╔══

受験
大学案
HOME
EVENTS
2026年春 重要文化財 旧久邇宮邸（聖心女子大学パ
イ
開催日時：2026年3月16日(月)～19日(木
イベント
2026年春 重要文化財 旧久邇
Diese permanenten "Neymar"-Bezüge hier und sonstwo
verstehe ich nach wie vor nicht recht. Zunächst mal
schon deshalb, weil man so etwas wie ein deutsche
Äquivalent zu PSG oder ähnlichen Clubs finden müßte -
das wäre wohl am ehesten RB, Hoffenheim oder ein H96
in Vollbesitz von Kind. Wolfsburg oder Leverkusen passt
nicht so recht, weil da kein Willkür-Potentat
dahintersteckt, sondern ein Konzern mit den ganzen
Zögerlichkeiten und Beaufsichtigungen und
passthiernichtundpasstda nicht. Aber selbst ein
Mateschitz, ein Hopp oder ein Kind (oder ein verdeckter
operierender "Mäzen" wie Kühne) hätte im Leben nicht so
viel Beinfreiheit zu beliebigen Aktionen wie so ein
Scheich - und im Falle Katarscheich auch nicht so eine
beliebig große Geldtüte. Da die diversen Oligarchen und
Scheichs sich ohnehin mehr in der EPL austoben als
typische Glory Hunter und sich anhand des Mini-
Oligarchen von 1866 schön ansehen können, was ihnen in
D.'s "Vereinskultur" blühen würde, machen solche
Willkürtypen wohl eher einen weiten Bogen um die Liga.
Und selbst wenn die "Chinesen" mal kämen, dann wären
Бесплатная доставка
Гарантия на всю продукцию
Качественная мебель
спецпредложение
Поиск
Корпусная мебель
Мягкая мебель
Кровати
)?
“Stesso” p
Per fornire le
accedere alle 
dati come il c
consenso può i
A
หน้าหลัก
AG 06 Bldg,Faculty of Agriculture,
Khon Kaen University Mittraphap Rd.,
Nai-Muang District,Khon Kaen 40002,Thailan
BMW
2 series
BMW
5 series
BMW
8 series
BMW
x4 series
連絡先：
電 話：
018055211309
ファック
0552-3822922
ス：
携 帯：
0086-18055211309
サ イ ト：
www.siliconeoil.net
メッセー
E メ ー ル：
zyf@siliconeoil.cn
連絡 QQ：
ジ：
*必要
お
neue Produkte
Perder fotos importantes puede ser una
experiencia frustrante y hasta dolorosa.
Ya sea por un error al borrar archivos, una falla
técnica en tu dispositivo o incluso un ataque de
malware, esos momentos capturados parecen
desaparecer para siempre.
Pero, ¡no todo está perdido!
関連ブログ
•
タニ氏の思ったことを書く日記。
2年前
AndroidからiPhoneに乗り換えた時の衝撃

╚══

DESCRIPTION OF THE TASK
Word for word, copy the listing above in its entirety.

RESULT
受験
大学案
HOME
EVENTS
2026年春 重要文化財 旧久邇宮邸（聖心女子大学パ
イ
開催日時：2026年3月16日(月)～19日(木
イベント
2026年春 重要文化財 旧久邇
Diese permanenten "Neymar"-Bezüge hier und sonstwo
verstehe ich nach wie vor nicht recht. Zunächst mal
schon deshalb, weil man so etwas wie ein deutsche
Äquivalent zu PSG oder ähnlichen Clubs finden müßte -
das wäre wohl am ehesten RB, Hoffenheim oder ein H96
in Vollbesitz von Kind. Wolfsburg oder Leverkusen passt
nicht so recht, weil da kein Willkür-Potentat
dahintersteckt, sondern ein Konzern mit den ganzen
Zögerlichkeiten und Beaufsichtigungen und
passthiernichtundpasstda nicht. Aber selbst ein
Mateschitz, ein Hopp oder ein Kind (oder ein verdeckter
operierender "Mäzen" wie Kühne) hätte im Leben nicht so
viel Beinfreiheit zu beliebigen Aktionen wie so ein
Scheich - und im Falle Katarscheich auch nicht so eine
beliebig große Geldtüte. Da die diversen Oligarchen und
Scheichs sich ohnehin mehr in der EPL austoben als
typische Glory Hunter und sich anhand des Mini-
Oligarchen von 1866 schön ansehen können, was ihnen in
D.'s "Vereinskultur" blühen würde, machen solche
Willkürtypen wohl eher einen weiten Bogen um die Liga.
Und selbst wenn die "Chinesen" mal kämen, dann wären
Бесплатная доставка
Гарантия на всю продукцию
Качественная мебель
спецпредложение
Поиск
Корпусная мебель
Мягкая мебель
Кровати
)?
“Stesso” p
Per fornire le
accedere alle 
dati come il c
consenso può i
A
หน้าหลัก
AG 06 Bldg,Faculty of Agriculture,
Khon Kaen University Mittraphap Rd.,
Nai-Muang District,Khon Kaen 40002,Thailan
BMW
2 series
BMW
5 series
BMW
8 series
BMW
x4 series
連絡先：
電 話：
018055211309
ファック
0552-3822922
ス：
携 帯：
0086-18055211309
サ イ ト：
www.siliconeoil.net
メッセー
E メ ー ル：
zyf@siliconeoil.cn
連絡 QQ：
ジ：
*必要
お
neue Produkte
Perder fotos importantes puede ser una
experiencia frustrante y hasta dolorosa.
Ya sea por un error al borrar archivos, una falla
técnica en tu dispositivo o incluso un ataque de
malware, esos momentos capturados parecen
desaparecer para siempre.
Pero, ¡no todo está perdido!
関連ブログ
•
タニ氏の思ったことを書く日記。
2年前
AndroidからiPhoneに乗り換えた時の衝撃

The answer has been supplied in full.